━━ Extracted text ━━
This place has it all—mountains, trekking, world-class safaris and surfing, amazing beaches, tea plantations, friendly people, rich culture, and a deep history.
On the flight from the Maldives to Sri Lanka, I got a surprise upgrade to Business Class, Seat 1A. It made me in a great mood to start my Sri Lankan adventure. Jenna and I arrived in Colombo late evening, and negotiated with the tuk tuk to take us to the Colombo train station, so that we could immediately transfer by bus or train to the town of Kandy (approximately three hours away). Our tuk tuk driver was friendly and chatty, and it was a pleasant night out. He kept trying to get us to allow him to take us to Kandy, but we kept refusing. That’s a long ways for a tuk tuk. After probably seven times of us declining him, he had the price so low we started to consider it. He guaranteed we’d be there in three hours, telling us that by the time we transferred it would be much later the other way. Given the fact that we liked him, it was a good price, the wind in the face felt nice, and there was a picture of Jesus plastered across the back of his tuk tuk, we took him up on his offer as long as he was safe. Along the way, he pointed things out to us in the light of the full moon. He told us he was a retired Sri Lankan military man, and by his size I didn’t second guess that. On one of the stops, we met a man that tried to be my Facebook friend and give us free avocados. Along the way, Jenna found a place in the Lonely Planet for us to sleep in Kandy, and I called to book it.
━━━
━━ Dataset entries ━━
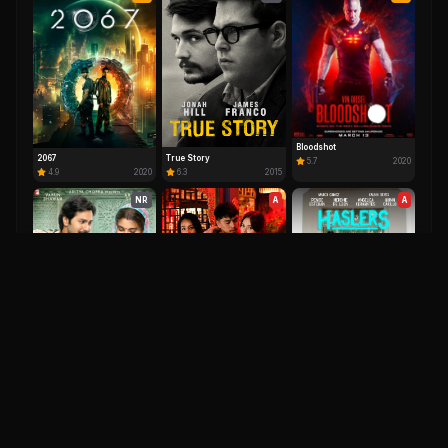
Bloodshot
2067
True Story
5.7
2020
4.9
2020
6.3
2015
NR
A
A
Delusion
5.8
2025
Haslers
6.0
2023
Sui Dhaaga
6.8
2018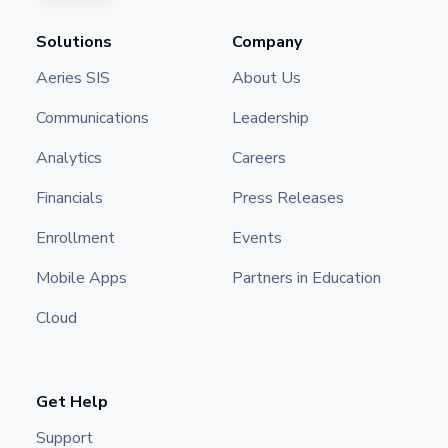
Solutions
Company
Aeries SIS
About Us
Communications
Leadership
Analytics
Careers
Financials
Press Releases
Enrollment
Events
Mobile Apps
Partners in Education
Cloud
Get Help
Support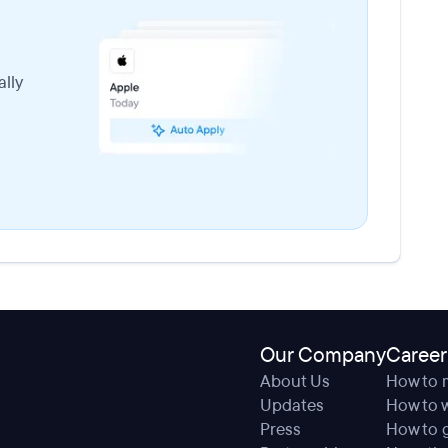
lly
Our Company
Career
About Us
How to 
Updates
How to w
Press
How to g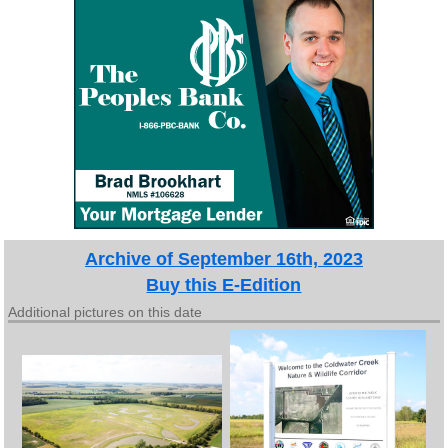
Archive of September 16th, 2023
Buy this E-Edition
Additional pictures on this date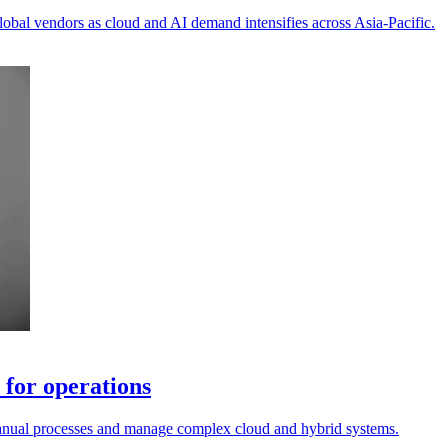
lobal vendors as cloud and AI demand intensifies across Asia-Pacific.
for operations
 manual processes and manage complex cloud and hybrid systems.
━━━
▶ **Parts of the exercise**
1. Translate this sentence from the Sri Lanka travel text into Spanish: "Along the way, he pointed things out to us in the light of the full moon."
2. From the Sri Lanka travel text, extract word for word the passage that begins with the words containing "This place has" and ends with "a deep history.".
The data stands apart from the Sri Lanka travel text.

▶ **Solved tasks**
1. Por el camino, nos fue señalando cosas a la luz de la luna llena.

2.
This place has it all—mountains, trekking, world-class safaris and surfing, amazing beaches, tea plantations, friendly people, rich culture, and a deep history.